[The records Boundary: Start]
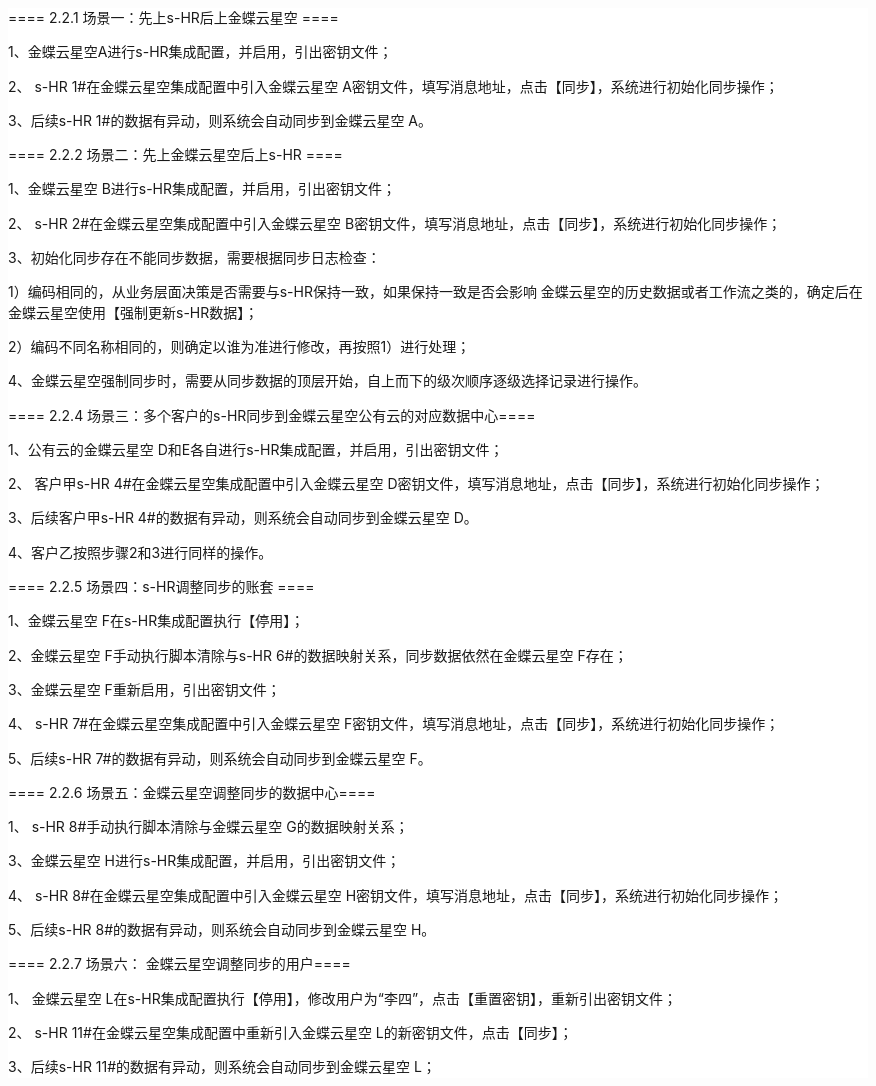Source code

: ====  2.2.1 场景一：先上s-HR后上金蝶云星空  ====

1、金蝶云星空A进行s-HR集成配置，并启用，引出密钥文件；

2、 s-HR 1#在金蝶云星空集成配置中引入金蝶云星空 A密钥文件，填写消息地址，点击【同步】，系统进行初始化同步操作；

3、后续s-HR 1#的数据有异动，则系统会自动同步到金蝶云星空 A。

====  2.2.2 场景二：先上金蝶云星空后上s-HR ====  

1、金蝶云星空 B进行s-HR集成配置，并启用，引出密钥文件；

2、 s-HR 2#在金蝶云星空集成配置中引入金蝶云星空 B密钥文件，填写消息地址，点击【同步】，系统进行初始化同步操作；

3、初始化同步存在不能同步数据，需要根据同步日志检查：

  1）编码相同的，从业务层面决策是否需要与s-HR保持一致，如果保持一致是否会影响
       金蝶云星空的历史数据或者工作流之类的，确定后在金蝶云星空使用【强制更新s-HR数据】；
       
  2）编码不同名称相同的，则确定以谁为准进行修改，再按照1）进行处理；
  
4、金蝶云星空强制同步时，需要从同步数据的顶层开始，自上而下的级次顺序逐级选择记录进行操作。



====  2.2.4 场景三：多个客户的s-HR同步到金蝶云星空公有云的对应数据中心====  

1、公有云的金蝶云星空 D和E各自进行s-HR集成配置，并启用，引出密钥文件；

2、 客户甲s-HR 4#在金蝶云星空集成配置中引入金蝶云星空 D密钥文件，填写消息地址，点击【同步】，系统进行初始化同步操作；

3、后续客户甲s-HR 4#的数据有异动，则系统会自动同步到金蝶云星空 D。

4、客户乙按照步骤2和3进行同样的操作。

====  2.2.5 场景四：s-HR调整同步的账套 ====  

1、金蝶云星空 F在s-HR集成配置执行【停用】；

2、金蝶云星空 F手动执行脚本清除与s-HR 6#的数据映射关系，同步数据依然在金蝶云星空 F存在；

3、金蝶云星空 F重新启用，引出密钥文件；

4、 s-HR 7#在金蝶云星空集成配置中引入金蝶云星空 F密钥文件，填写消息地址，点击【同步】，系统进行初始化同步操作；

5、后续s-HR 7#的数据有异动，则系统会自动同步到金蝶云星空 F。

====  2.2.6 场景五：金蝶云星空调整同步的数据中心====  

1、 s-HR 8#手动执行脚本清除与金蝶云星空 G的数据映射关系；

3、金蝶云星空 H进行s-HR集成配置，并启用，引出密钥文件；

4、 s-HR 8#在金蝶云星空集成配置中引入金蝶云星空 H密钥文件，填写消息地址，点击【同步】，系统进行初始化同步操作；

5、后续s-HR 8#的数据有异动，则系统会自动同步到金蝶云星空 H。


====  2.2.7 场景六： 金蝶云星空调整同步的用户====  

1、 金蝶云星空 L在s-HR集成配置执行【停用】，修改用户为“李四”，点击【重置密钥】，重新引出密钥文件；

2、 s-HR 11#在金蝶云星空集成配置中重新引入金蝶云星空 L的新密钥文件，点击【同步】；

3、后续s-HR 11#的数据有异动，则系统会自动同步到金蝶云星空 L；
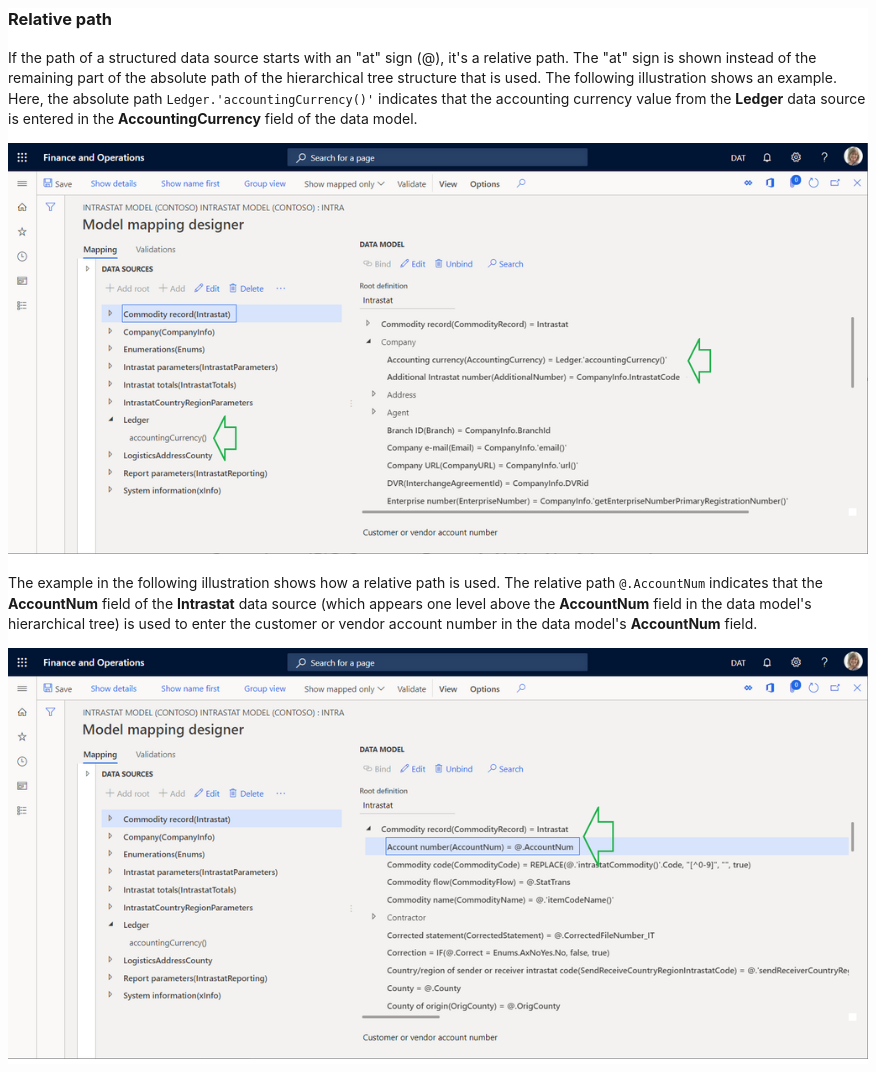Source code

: ### Relative path

If the path of a structured data source starts with an "at" sign (@), it's a relative path. The "at" sign is shown instead of the remaining part of the absolute path of the hierarchical tree structure that is used. The following illustration shows an example. Here, the absolute path `Ledger.'accountingCurrency()'` indicates that the accounting currency value from the **Ledger** data source is entered in the **AccountingCurrency** field of the data model.

![Example of an absolute path on the ER model mapping designer page.](./media/ER-FormulaLanguage-AbsolutePath.png)

The example in the following illustration shows how a relative path is used. The relative path `@.AccountNum` indicates that the **AccountNum** field of the **Intrastat** data source (which appears one level above the **AccountNum** field in the data model's hierarchical tree) is used to enter the customer or vendor account number in the data model's **AccountNum** field.

![Example of a relative path on the ER model mapping designer page.](./media/ER-FormulaLanguage-RelativePath1.png)
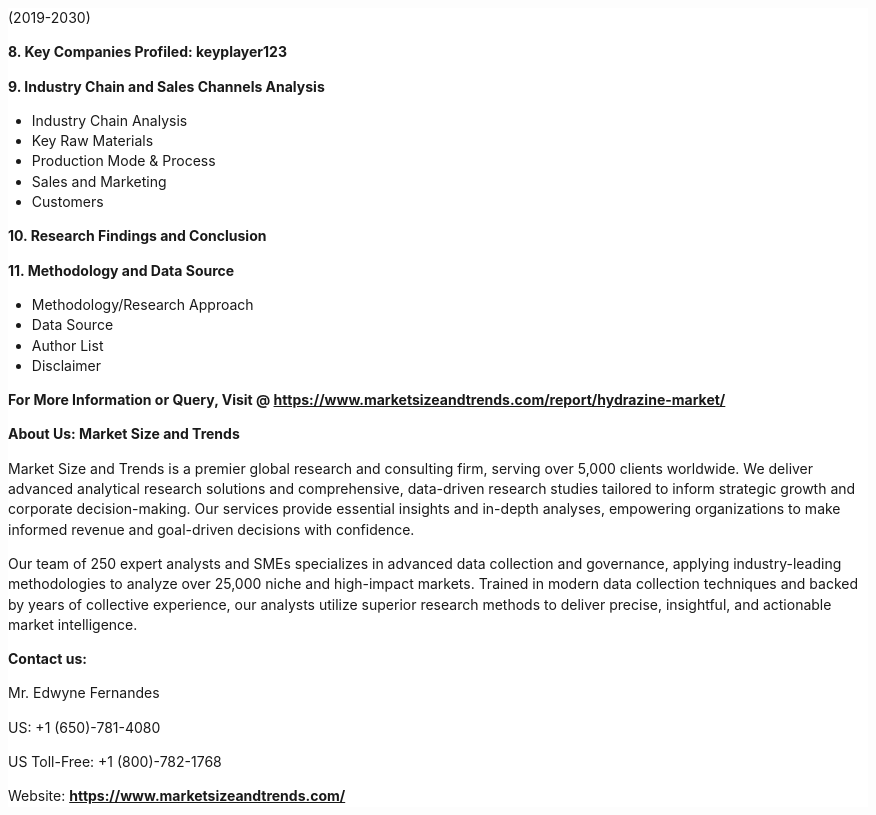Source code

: (2019-2030)</li></ul><p><strong>8. Key Companies Profiled: keyplayer123</strong></p><p><strong>9. Industry Chain and Sales Channels Analysis</strong></p><ul><li>Industry Chain Analysis</li><li>Key Raw Materials</li><li>Production Mode &amp; Process</li><li>Sales and Marketing</li><li>Customers</li></ul><p><strong>10. Research Findings and Conclusion</strong></p><p><strong>11. Methodology and Data Source</strong></p><ul><li>Methodology/Research Approach</li><li>Data Source</li><li>Author List</li><li>Disclaimer</li></ul></p><p><strong>For More Information or Query, Visit @ <a href="https://www.marketsizeandtrends.com/report/hydrazine-market/">https://www.marketsizeandtrends.com/report/hydrazine-market/</a></strong></p><p><strong>About Us: Market Size and Trends</strong></p><p>Market Size and Trends is a premier global research and consulting firm, serving over 5,000 clients worldwide. We deliver advanced analytical research solutions and comprehensive, data-driven research studies tailored to inform strategic growth and corporate decision-making. Our services provide essential insights and in-depth analyses, empowering organizations to make informed revenue and goal-driven decisions with confidence.</p><p>Our team of 250 expert analysts and SMEs specializes in advanced data collection and governance, applying industry-leading methodologies to analyze over 25,000 niche and high-impact markets. Trained in modern data collection techniques and backed by years of collective experience, our analysts utilize superior research methods to deliver precise, insightful, and actionable market intelligence.</p><p><strong>Contact us:</strong></p><p>Mr. Edwyne Fernandes</p><p>US: +1 (650)-781-4080</p><p>US Toll-Free: +1 (800)-782-1768</p><p>Website: <strong><a href="https://www.marketsizeandtrends.com/">https://www.marketsizeandtrends.com/</a></strong></p>
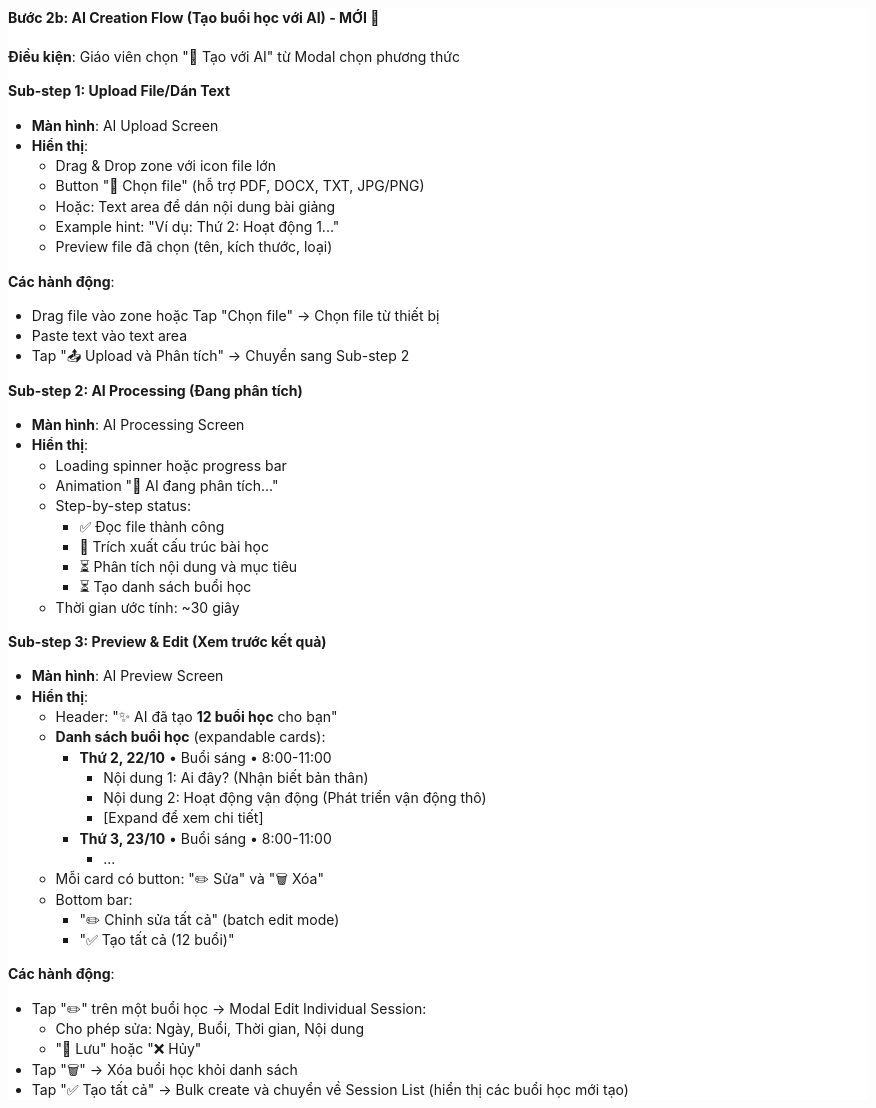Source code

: #### Bước 2b: AI Creation Flow (Tạo buổi học với AI) - MỚI 🤖

**Điều kiện**: Giáo viên chọn "🤖 Tạo với AI" từ Modal chọn phương thức

**Sub-step 1: Upload File/Dán Text**

- **Màn hình**: AI Upload Screen
- **Hiển thị**:
  - Drag & Drop zone với icon file lớn
  - Button "📂 Chọn file" (hỗ trợ PDF, DOCX, TXT, JPG/PNG)
  - Hoặc: Text area để dán nội dung bài giảng
  - Example hint: "Ví dụ: Thứ 2: Hoạt động 1..."
  - Preview file đã chọn (tên, kích thước, loại)

**Các hành động**:

- Drag file vào zone hoặc Tap "Chọn file" → Chọn file từ thiết bị
- Paste text vào text area
- Tap "📤 Upload và Phân tích" → Chuyển sang Sub-step 2

**Sub-step 2: AI Processing (Đang phân tích)**

- **Màn hình**: AI Processing Screen
- **Hiển thị**:
  - Loading spinner hoặc progress bar
  - Animation "🤖 AI đang phân tích..."
  - Step-by-step status:
    - ✅ Đọc file thành công
    - 🔄 Trích xuất cấu trúc bài học
    - ⏳ Phân tích nội dung và mục tiêu
    - ⏳ Tạo danh sách buổi học
  - Thời gian ước tính: ~30 giây

**Sub-step 3: Preview & Edit (Xem trước kết quả)**

- **Màn hình**: AI Preview Screen
- **Hiển thị**:
  - Header: "✨ AI đã tạo **12 buổi học** cho bạn"
  - **Danh sách buổi học** (expandable cards):
    - **Thứ 2, 22/10** • Buổi sáng • 8:00-11:00
      - Nội dung 1: Ai đây? (Nhận biết bản thân)
      - Nội dung 2: Hoạt động vận động (Phát triển vận động thô)
      - [Expand để xem chi tiết]
    - **Thứ 3, 23/10** • Buổi sáng • 8:00-11:00
      - ...
  - Mỗi card có button: "✏️ Sửa" và "🗑️ Xóa"
  - Bottom bar:
    - "✏️ Chỉnh sửa tất cả" (batch edit mode)
    - "✅ Tạo tất cả (12 buổi)"

**Các hành động**:

- Tap "✏️" trên một buổi học → Modal Edit Individual Session:
  - Cho phép sửa: Ngày, Buổi, Thời gian, Nội dung
  - "💾 Lưu" hoặc "❌ Hủy"
- Tap "🗑️" → Xóa buổi học khỏi danh sách
- Tap "✅ Tạo tất cả" → Bulk create và chuyển về Session List (hiển thị các buổi học mới tạo)

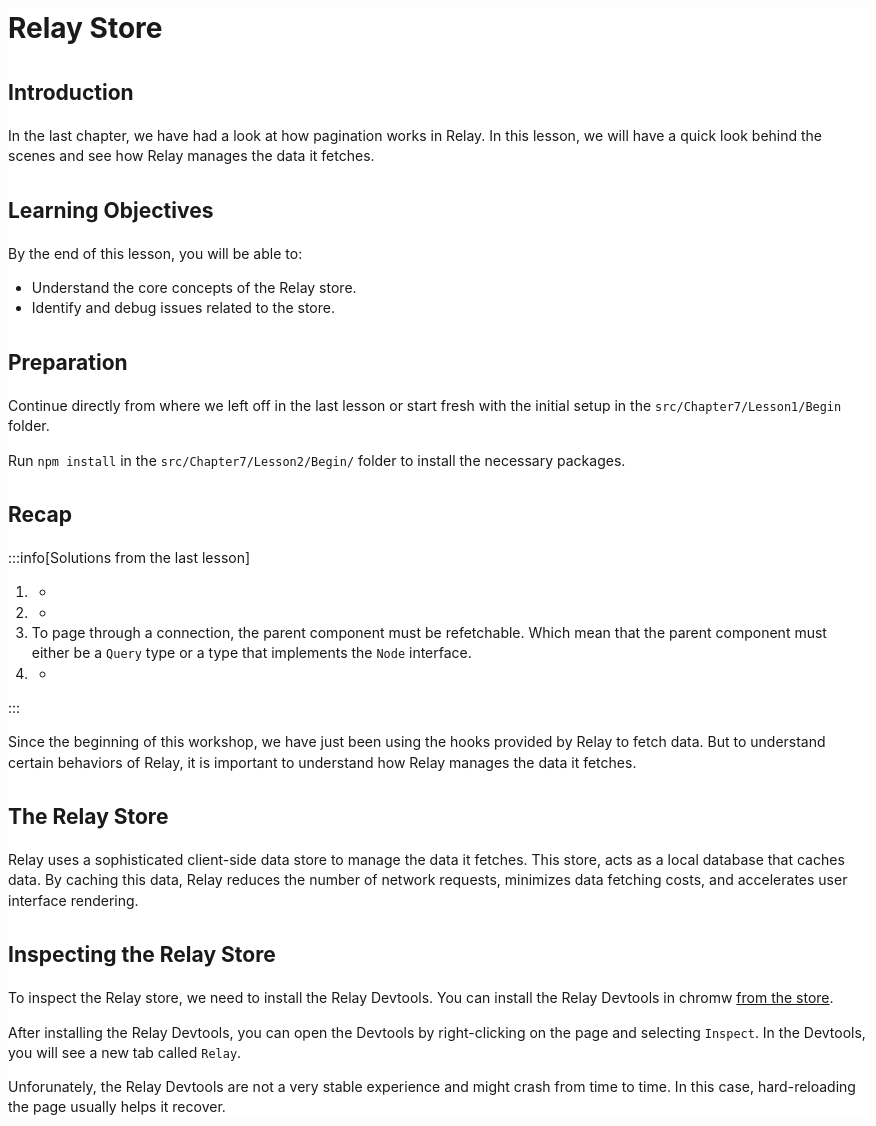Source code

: # Relay Store

## Introduction
In the last chapter, we have had a look at how pagination works in Relay. In this lesson, we will have a quick look behind the scenes and see how Relay manages the data it fetches.

## Learning Objectives
By the end of this lesson, you will be able to:
- Understand the core concepts of the Relay store.
- Identify and debug issues related to the store.

## Preparation
Continue directly from where we left off in the last lesson or start fresh with the initial setup in the `src/Chapter7/Lesson1/Begin` folder.

Run `npm install` in the `src/Chapter7/Lesson2/Begin/` folder to install the necessary packages.

## Recap

:::info[Solutions from the last lesson]

1. -
1. -
1. To page through a connection, the parent component must be refetchable. Which mean that the parent component must either be a `Query` type or a type that implements the `Node` interface.
1. -

:::

Since the beginning of this workshop, we have just been using the hooks provided by Relay to fetch data. But to understand certain behaviors of Relay, it is important to understand how Relay manages the data it fetches.

## The Relay Store
Relay uses a sophisticated client-side data store to manage the data it fetches. 
This store, acts as a local database that caches data. By caching this data, Relay reduces the number of network requests, minimizes data fetching costs, and accelerates user interface rendering.

## Inspecting the Relay Store
To inspect the Relay store, we need to install the Relay Devtools. You can install the Relay Devtools in chromw [from the store](https://chromewebstore.google.com/detail/relay-developer-tools/ncedobpgnmkhcmnnkcimnobpfepidadl?pli=1).

After installing the Relay Devtools, you can open the Devtools by right-clicking on the page and selecting `Inspect`. In the Devtools, you will see a new tab called `Relay`. 

Unforunately, the Relay Devtools are not a very stable experience and might crash from time to time. In this case, hard-reloading the page usually helps it recover.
[The records Boundary: End]
What the task asks ▸ Reproduce verbatim the lines beginning with the one that contains "- **Màn hình**: AI Processing Screen" and ending with the one that contains "- ⏳ Phân tích nội dung và mục tiêu".

Task output ▸
- **Màn hình**: AI Processing Screen
- **Hiển thị**:
  - Loading spinner hoặc progress bar
  - Animation "🤖 AI đang phân tích..."
  - Step-by-step status:
    - ✅ Đọc file thành công
    - 🔄 Trích xuất cấu trúc bài học
    - ⏳ Phân tích nội dung và mục tiêu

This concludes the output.